= Randall G. Hassell =

American martial artist

Randall G. Hassell (June 5, 1948 – August 4, 2015) was the Chief Instructor for the American Shotokan Karate Alliance (ASKA), Senior Editor of Tamashii Press, President of the American JKA Karate Association (AJKA), and a Founding Fellow of the International Karate Society (IKS).

Sensei Hassell began his study of the history and philosophy of martial arts in general (and karate-do in particular)
while majoring in English Literature at Washington University in St. Louis. As a member of the Japan Karate Association (JKA), Sensei Hassell began karate training in 1960, becoming one of the first Americans to pioneer Shotokan karate and later introducing it to the St. Louis, Missouri area in 1961.

Sensei Hassell later left the JKA in 1984 in order to help form an American counterpart to the JKA, the American JKA Karate Association. On 1 September 2002, he was voted and became President of the AJKA.

In November 2000, Sensei Hassell received honors from many national, state, and local dignitaries in recognition of his 40 years of dedication to Shotokan karate.

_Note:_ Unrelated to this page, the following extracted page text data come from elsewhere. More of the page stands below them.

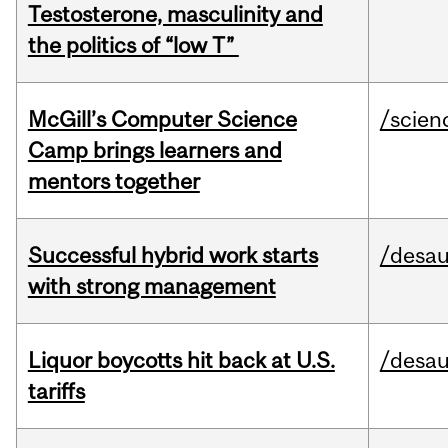
Testosterone, masculinity and
the politics of “low T”
McGill’s Computer Science
/scien
Camp brings learners and
mentors together
Successful hybrid work starts
/desau
with strong management
Liquor boycotts hit back at U.S.
/desau
tariffs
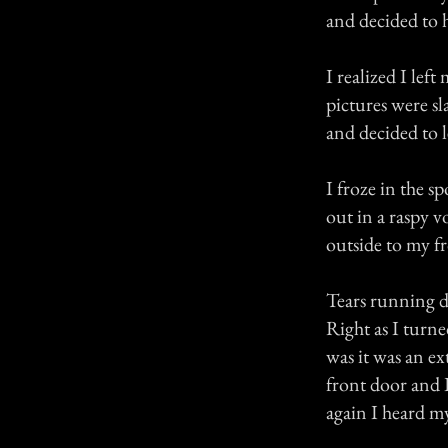
and decided to 
I realized I lef
pictures were sl
and decided to l
I froze in the 
out in a raspy v
outside to my f
Tears running d
Right as I turn
was it was an e
front door and I
again I heard m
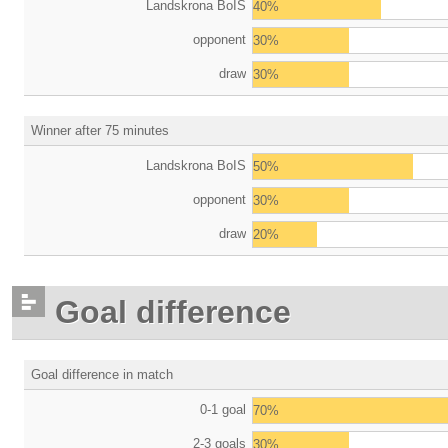
Landskrona BoIS
40%
opponent
30%
draw
30%
Winner after 75 minutes
Landskrona BoIS
50%
opponent
30%
draw
20%
Goal difference
Goal difference in match
0-1 goal
70%
2-3 goals
30%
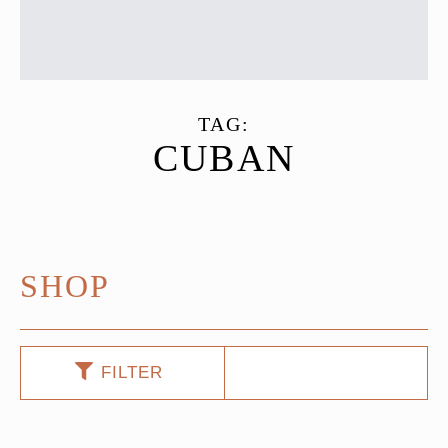
TAG:
CUBAN
SHOP
FILTER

As a teacher, Sensei Hassell was known for his concentration on practical application of the fundamental principles of karate and for the application of kata techniques and principles to self-defense and kumite.

In addition to teaching at the ASKA Headquarters Dojo and at various YMCAs and school districts in the St. Louis, Missouri, metro area, Sensei Hassell oversaw the instruction and administration of thousands of students nationwide in ASKA and AJKA affiliated clubs, and traveled extensively, teaching, lecturing, and officiating.

Hassell died on August 4, 2015, at age 67.

==Writings==
As of March 2006, Sensei Hassell had published more than 100 articles in numerous periodicals around the world, and more than 28 books including:

- Shotokan Karate: Its History and Evolution
Noted for being the first comprehensive written history of Shotokan Karate in any language
- The Complete Idiot's Guide to Karate
- The Karate Experience: A Way of Life
- Conversations with the Master: Masatoshi Nakayama
- Karate Ideals
- The Karate Spirit (Selected Columns from Black Belt magazine)
- Karate Training Guide Volume 1: Foundations of Training
- Karate Training Guide Volume 2: Kata—Heian, Tekki, Bassai Dai
- Samurai Journey (with Osamu Ozawa)
- Zen, pen and sword

==Citations==
- Martial Arts Illustrated magazine has called Sensei Hassell "Shotokan's Great Communicator" and "The spiritual voice for a generation of karate-do practitioners."
- The Fighter magazine has said Sensei Hassell is, "hands down, the world's finest, most authoritative karate-do writer."